Explain why #Gd^(3+)# is colorless?

1 Answer
Dec 30, 2017

Well, as two orbitals get closer together in energy, light emission associated with those orbitals approaches higher wavelengths.

As it turns out, the symmetry-compatible orbitals higher in energy than #4f# electrons that start the process of absorption #-># emission are not far enough away in energy, so the wavelength of light associated with it is longer than the visible region (#400 - "700 nm"#).


Gadolinium, #"Gd"#, has the electron configuration

#[Xe] 4f^7 5d^1 6s^2#.

The #6s# and #5d# are higher in energy than the #4f#, so those electrons are typically lost first in an ionization. As a result, #"Gd"^(3+)# has:

#[Xe] 4f^7#

On NIST, by searching "#"Gd IV"#", one can find the energy states of #"Gd"^(3+)#.

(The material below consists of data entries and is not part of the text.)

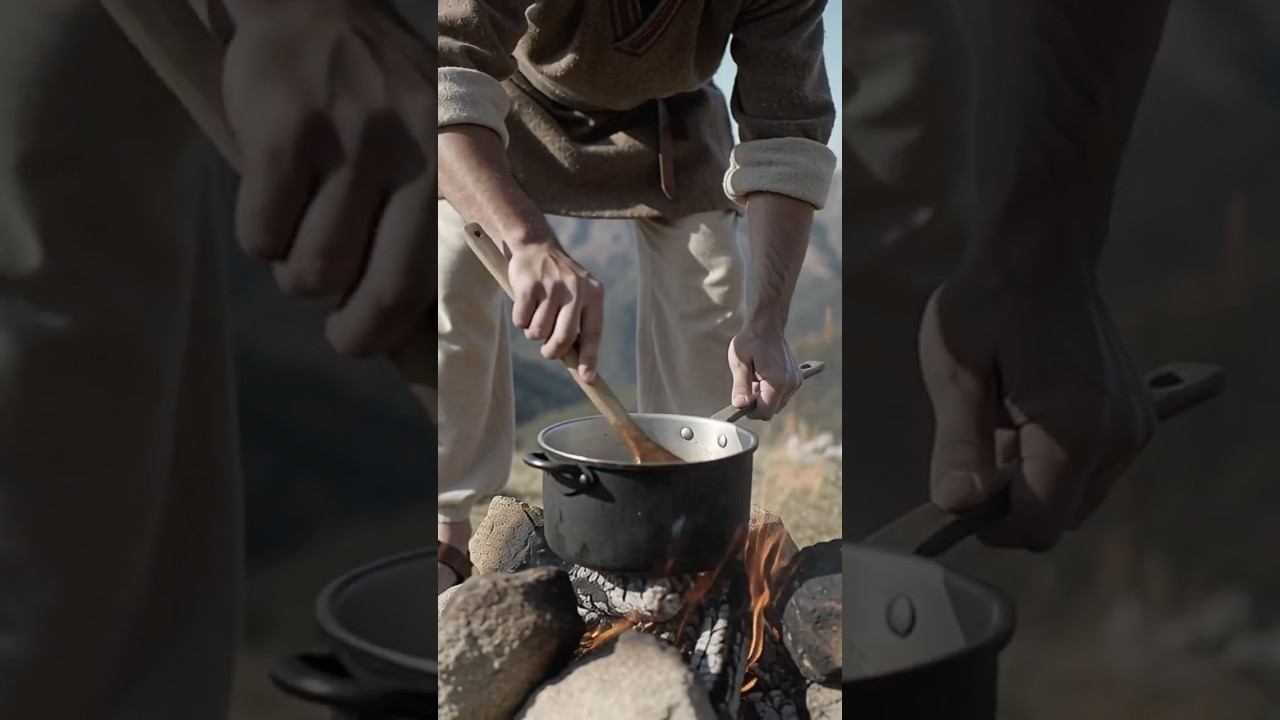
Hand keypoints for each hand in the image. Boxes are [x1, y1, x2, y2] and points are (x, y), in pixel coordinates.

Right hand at [222, 0, 432, 356]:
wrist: (309, 6)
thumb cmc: (365, 98)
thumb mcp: (416, 143)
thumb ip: (417, 214)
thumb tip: (411, 320)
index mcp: (442, 169)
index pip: (424, 279)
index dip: (389, 329)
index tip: (363, 340)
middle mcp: (407, 159)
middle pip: (381, 290)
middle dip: (352, 332)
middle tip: (336, 332)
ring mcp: (347, 145)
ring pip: (311, 270)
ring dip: (295, 272)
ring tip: (299, 234)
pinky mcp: (285, 135)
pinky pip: (261, 234)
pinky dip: (257, 238)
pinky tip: (269, 203)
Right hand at [507, 237, 604, 381]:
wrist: (536, 245)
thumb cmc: (559, 281)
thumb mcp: (578, 295)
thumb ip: (579, 323)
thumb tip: (580, 365)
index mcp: (594, 294)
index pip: (593, 333)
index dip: (590, 358)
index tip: (587, 378)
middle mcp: (576, 289)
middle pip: (564, 338)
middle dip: (553, 352)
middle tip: (547, 352)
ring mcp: (552, 286)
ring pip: (538, 332)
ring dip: (533, 333)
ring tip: (536, 316)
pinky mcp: (529, 285)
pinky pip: (521, 320)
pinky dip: (520, 321)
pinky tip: (525, 304)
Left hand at [728, 323, 801, 419]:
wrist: (767, 326)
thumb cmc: (751, 341)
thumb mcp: (739, 362)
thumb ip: (740, 387)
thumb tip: (739, 405)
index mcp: (777, 382)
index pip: (765, 412)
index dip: (751, 411)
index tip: (742, 400)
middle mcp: (790, 384)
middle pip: (772, 410)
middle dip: (757, 403)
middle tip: (748, 383)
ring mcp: (795, 382)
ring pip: (777, 403)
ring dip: (764, 396)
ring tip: (756, 377)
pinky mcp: (796, 379)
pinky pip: (782, 395)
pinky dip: (772, 391)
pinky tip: (764, 376)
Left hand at [919, 269, 1155, 550]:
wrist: (1041, 254)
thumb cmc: (990, 303)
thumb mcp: (957, 370)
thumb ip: (958, 444)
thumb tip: (955, 504)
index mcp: (1076, 430)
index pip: (1038, 525)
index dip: (991, 524)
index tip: (960, 491)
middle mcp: (1118, 438)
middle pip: (1058, 518)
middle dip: (1011, 499)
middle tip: (978, 439)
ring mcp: (1133, 429)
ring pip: (1075, 497)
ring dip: (1032, 478)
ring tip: (1003, 418)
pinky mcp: (1135, 420)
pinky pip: (1091, 470)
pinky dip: (1055, 460)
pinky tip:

As it turns out, the next energy state higher in energy is over #"33000 cm"^(-1)# higher, so the wavelength of light needed for the transition is somewhat smaller than:

#1/(33000 cancel("cm"^(-1))) xx cancel"1 m"/(100 cancel"cm") xx (10^9 "nm")/cancel"1 m"#

#=# #color(red)"3030.3 nm"#

And this wavelength is far higher than the visible region (it's in the infrared). It cannot be seen, so #"Gd"^(3+)# is colorless. In order to involve violet light (the color of the highest wavelength), one would need an energy state

#[700 cancel"nm" xx cancel"1 m"/(10^9 cancel"nm") xx ("100 cm")/cancel"1 m"]^(-1) ~~ "14286 cm"^(-1)#

higher than the ground state, so that the wavelength needed is short enough to see.